[TASK TO COMPLETE]
Answer these questions about the forum discussion below.
1. What does Piestrio call the tangent, as opposed to an absolute principle?
2. What game does Piestrio list under "Currently Playing"?
3. According to Haffrung, what was a peculiarity of the American West?

[SELECTED PASSAGE]
/---
However, this is getting pretty off-topic from RPGs and computer games.

While I think there are a few valid criticisms, in practice I dislike most negative judgment pieces on games. I'd prefer to (a) praise positive examples, and/or (b) do analysis of games without overt judgment. I'm thinking mainly of, say, story-gamer negative pieces about traditional RPGs, and conversely traditional RPGer negative pieces about story-games. It seems to me that there is the same back-and-forth within video games.

Piestrio

Quote from: Haffrung;795927By that definition, 98 per cent of the people who have ever walked the planet were assholes. The notion that people should be able to privately pursue whatever they take pleasure from, without regard to social norms or traditions, has only been around for a couple generations, and only in the West. Even today, only a small fraction of people outside the West have rejected communal morality.

I'm not saying you're wrong. But we should recognize that absolute hedonistic liberty is a very recent experiment in human history. We have no idea how sustainable it is a central principle of a civilization.


Ah, you have inferred an absolute where I did not intend one.

I began this tangent as a general "rule of thumb" not an absolute principle.

Apologies for the misunderstanding.
Disclaimer: I attach no moral weight to the way you choose to pretend to be an elf.

Currently running: The Great Pendragon Campaign & DC Adventures - Timberline
Currently Playing: AD&D

TristramEvans

Quote from: Haffrung;795927By that definition, 98 per cent of the people who have ever walked the planet were assholes. The notion that people should be able to privately pursue whatever they take pleasure from, without regard to social norms or traditions, has only been around for a couple generations, and only in the West. Even today, only a small fraction of people outside the West have rejected communal morality.

I'm not saying you're wrong. But we should recognize that absolute hedonistic liberty is a very recent experiment in human history. We have no idea how sustainable it is a central principle of a civilization.


I think historically there were many cases where it was much easier for someone to have a private life.

Will

This forum is great in that the moderators aren\'t jack-booted fascists.

Unfortunately, this forum is filled with total a-holes, including a bunch of rape culture enabling dillholes.

So embracing the \'no X is better than bad X,\' I\'m out of here. If you need to find me I\'m sure you can.

Haffrung

Quote from: TristramEvans;795969I think historically there were many cases where it was much easier for someone to have a private life.

Examples?

Not taking part in the religious and ceremonial life of the community? Defying social norms around marriage, family, and vocation?

Where and when was this easier than the West today? Most people in history lived in small and tightly-knit farming communities (the isolated homesteader was a peculiarity of the American West, and short-lived). Religion, and its prescription of behaviour, has been the governing influence on almost every person who has walked the planet. Even your wealthy country gentlemen of the English countryside, probably the closest thing in history to your private life in the burbs today, had social commitments to family and neighbours, and was subject to much stronger pressures of judgement and conformity than your modern man or woman. I suppose if you were both rich and willing to be socially ostracized, you could afford to stand outside social norms and pursue your own pleasures privately and independently. But almost anyone has that luxury today. In fact, alienation from wider society is the pathology of our times.
\---
[RECORDED DATA]
/---
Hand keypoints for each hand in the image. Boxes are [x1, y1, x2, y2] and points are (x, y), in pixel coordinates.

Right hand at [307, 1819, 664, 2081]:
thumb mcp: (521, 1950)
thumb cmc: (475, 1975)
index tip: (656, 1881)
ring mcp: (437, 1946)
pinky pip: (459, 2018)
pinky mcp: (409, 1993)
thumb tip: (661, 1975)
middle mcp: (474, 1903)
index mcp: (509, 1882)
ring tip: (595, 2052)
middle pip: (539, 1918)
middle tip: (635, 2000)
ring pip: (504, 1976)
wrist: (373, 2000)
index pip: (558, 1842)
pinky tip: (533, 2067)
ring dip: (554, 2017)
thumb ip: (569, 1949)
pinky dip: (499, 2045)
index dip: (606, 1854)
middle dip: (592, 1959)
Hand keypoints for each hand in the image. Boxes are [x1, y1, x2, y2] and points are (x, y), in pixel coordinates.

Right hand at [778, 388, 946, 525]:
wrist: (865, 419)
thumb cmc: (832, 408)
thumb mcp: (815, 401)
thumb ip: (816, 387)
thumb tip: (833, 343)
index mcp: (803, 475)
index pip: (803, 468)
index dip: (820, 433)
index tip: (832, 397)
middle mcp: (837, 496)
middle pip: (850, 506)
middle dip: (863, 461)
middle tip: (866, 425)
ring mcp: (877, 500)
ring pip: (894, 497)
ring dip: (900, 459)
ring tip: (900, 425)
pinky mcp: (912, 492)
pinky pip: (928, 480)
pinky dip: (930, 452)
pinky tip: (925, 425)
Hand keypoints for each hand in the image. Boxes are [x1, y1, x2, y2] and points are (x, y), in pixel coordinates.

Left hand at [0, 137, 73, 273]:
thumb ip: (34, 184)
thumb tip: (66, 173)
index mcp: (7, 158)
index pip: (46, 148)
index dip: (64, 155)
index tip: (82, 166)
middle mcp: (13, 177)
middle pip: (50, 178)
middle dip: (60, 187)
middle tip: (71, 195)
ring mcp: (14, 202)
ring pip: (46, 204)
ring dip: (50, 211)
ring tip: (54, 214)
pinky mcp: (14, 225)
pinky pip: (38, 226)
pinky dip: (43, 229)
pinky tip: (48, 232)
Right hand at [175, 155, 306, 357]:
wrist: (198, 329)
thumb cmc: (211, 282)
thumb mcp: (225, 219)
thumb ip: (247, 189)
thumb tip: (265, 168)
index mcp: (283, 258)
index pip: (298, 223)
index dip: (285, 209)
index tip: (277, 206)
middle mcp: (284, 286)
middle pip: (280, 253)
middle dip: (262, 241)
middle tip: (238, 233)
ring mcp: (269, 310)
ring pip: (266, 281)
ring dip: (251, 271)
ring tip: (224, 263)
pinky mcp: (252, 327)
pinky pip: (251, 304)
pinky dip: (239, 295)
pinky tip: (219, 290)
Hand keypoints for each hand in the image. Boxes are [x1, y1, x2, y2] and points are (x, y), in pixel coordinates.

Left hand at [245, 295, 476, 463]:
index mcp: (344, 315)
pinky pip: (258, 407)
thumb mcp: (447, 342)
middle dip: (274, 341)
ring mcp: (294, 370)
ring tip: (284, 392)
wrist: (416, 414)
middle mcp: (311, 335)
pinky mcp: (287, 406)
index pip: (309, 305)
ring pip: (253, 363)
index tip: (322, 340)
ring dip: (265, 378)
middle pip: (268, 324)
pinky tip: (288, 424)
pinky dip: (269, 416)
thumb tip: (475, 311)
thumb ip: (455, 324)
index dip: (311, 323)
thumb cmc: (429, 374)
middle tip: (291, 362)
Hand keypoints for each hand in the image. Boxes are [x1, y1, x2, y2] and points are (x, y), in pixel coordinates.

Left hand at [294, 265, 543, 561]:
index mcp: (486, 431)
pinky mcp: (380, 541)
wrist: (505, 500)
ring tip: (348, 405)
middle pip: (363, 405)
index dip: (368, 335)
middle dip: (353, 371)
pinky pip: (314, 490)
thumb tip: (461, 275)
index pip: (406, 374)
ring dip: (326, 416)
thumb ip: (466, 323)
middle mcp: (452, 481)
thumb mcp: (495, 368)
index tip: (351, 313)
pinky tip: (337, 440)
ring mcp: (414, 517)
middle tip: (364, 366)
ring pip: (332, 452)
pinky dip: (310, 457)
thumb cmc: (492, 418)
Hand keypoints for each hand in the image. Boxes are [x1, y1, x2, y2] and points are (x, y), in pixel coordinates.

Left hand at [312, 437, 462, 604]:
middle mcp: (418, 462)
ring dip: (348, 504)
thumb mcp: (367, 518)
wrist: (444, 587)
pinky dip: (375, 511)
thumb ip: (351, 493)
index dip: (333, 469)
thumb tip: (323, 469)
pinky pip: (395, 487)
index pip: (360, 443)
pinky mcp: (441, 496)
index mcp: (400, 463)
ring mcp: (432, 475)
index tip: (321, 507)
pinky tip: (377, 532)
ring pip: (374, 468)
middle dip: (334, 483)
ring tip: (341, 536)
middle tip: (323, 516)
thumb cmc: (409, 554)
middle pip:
\---
[ANSWER BOX]
1. A general "rule of thumb."
2. AD&D.
3. The isolated homesteader.